▶ _Data for the task_:
=== Section Start ===
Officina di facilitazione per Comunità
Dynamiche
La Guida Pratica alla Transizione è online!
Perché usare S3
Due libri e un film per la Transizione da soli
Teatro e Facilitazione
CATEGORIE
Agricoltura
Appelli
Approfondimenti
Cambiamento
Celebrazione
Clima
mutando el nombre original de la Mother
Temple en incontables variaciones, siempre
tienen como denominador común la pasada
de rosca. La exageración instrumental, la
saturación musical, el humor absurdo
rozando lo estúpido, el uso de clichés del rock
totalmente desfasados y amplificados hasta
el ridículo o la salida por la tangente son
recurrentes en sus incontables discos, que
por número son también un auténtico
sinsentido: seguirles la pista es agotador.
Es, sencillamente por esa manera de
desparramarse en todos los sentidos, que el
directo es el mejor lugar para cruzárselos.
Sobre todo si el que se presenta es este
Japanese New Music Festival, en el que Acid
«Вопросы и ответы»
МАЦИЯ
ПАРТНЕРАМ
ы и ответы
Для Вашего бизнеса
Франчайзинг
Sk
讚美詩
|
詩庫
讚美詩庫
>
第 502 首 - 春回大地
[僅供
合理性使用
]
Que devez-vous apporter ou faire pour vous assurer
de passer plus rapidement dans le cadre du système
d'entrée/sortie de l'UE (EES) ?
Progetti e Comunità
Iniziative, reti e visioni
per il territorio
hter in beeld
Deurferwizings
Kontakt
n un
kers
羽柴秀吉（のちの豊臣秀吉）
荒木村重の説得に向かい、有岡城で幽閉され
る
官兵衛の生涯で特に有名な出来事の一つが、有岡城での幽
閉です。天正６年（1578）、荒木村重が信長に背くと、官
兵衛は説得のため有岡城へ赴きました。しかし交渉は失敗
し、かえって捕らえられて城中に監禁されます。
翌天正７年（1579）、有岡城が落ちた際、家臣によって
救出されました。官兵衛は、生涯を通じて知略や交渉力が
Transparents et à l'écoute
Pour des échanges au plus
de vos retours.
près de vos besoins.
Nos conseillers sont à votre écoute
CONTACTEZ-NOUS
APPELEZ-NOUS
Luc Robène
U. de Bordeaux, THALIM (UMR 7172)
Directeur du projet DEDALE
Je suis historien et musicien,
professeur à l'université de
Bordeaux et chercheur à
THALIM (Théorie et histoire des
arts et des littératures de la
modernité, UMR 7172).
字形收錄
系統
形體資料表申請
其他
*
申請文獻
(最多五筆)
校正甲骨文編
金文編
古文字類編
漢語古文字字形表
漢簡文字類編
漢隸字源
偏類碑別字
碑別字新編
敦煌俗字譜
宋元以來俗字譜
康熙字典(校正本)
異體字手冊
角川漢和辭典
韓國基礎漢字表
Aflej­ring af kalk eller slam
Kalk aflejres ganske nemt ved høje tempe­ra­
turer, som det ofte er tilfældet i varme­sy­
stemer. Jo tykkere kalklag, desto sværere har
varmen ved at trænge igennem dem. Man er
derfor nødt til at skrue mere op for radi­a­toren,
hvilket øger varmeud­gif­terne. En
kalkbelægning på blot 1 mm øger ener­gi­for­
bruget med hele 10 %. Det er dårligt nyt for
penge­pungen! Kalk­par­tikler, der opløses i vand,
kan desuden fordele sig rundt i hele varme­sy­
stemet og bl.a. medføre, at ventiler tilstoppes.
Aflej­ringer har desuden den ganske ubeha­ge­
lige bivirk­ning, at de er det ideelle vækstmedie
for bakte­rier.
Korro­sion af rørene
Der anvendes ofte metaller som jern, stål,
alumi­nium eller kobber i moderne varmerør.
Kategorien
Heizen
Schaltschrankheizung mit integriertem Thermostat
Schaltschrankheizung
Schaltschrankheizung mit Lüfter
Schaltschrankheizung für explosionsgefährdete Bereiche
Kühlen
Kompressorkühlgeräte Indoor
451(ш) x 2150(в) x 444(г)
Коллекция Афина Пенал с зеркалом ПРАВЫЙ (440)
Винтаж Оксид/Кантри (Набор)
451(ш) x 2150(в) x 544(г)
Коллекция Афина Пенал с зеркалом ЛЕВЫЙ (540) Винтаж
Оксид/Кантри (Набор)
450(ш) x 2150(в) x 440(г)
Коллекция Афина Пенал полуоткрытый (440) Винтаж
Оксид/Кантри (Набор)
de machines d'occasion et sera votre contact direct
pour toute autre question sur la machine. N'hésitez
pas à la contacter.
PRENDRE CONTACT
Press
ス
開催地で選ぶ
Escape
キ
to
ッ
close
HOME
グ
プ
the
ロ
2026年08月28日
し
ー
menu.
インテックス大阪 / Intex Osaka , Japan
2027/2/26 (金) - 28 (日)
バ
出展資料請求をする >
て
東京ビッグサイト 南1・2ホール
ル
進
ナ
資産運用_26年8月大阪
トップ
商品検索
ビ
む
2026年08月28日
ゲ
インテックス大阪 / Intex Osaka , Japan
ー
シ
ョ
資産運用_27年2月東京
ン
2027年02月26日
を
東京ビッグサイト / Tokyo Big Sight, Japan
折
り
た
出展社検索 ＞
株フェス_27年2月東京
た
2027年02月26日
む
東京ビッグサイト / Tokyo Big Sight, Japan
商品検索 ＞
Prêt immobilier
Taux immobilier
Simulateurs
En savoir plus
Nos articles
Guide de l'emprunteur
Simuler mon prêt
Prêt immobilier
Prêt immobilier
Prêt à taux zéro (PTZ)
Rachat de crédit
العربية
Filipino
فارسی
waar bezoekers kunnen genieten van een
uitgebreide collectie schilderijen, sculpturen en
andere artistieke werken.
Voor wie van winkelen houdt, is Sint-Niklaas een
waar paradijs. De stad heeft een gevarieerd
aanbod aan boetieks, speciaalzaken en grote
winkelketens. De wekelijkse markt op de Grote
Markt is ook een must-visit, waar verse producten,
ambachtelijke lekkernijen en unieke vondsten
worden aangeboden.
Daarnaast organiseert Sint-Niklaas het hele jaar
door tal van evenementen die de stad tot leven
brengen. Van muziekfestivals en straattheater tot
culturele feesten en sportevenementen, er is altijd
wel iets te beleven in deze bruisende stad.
=== Section End ===
▶ _Instructions for the task_: Within the listing above, give again exactly every line from the line with "por número son también un auténtico" through the line with "Que devez-vous apporter", both included, and no other line.

▶ _Answer space_:
por número son también un auténtico
sinsentido: seguirles la pista es agotador.
Es, sencillamente por esa manera de
desparramarse en todos los sentidos, que el
directo es el mejor lugar para cruzárselos.
Sobre todo si el que se presenta es este
Japanese New Music Festival, en el que Acid
«Вопросы и ответы»
МАЦИЯ
ПАРТНЕРАМ
ы и ответы
Для Вашего бизнеса
Франчайзинг
Sk
讚美詩
|
詩庫
讚美詩庫
>
第 502 首 - 春回大地
[僅供
合理性使用
]
Que devez-vous apporter ou faire pour vous assurer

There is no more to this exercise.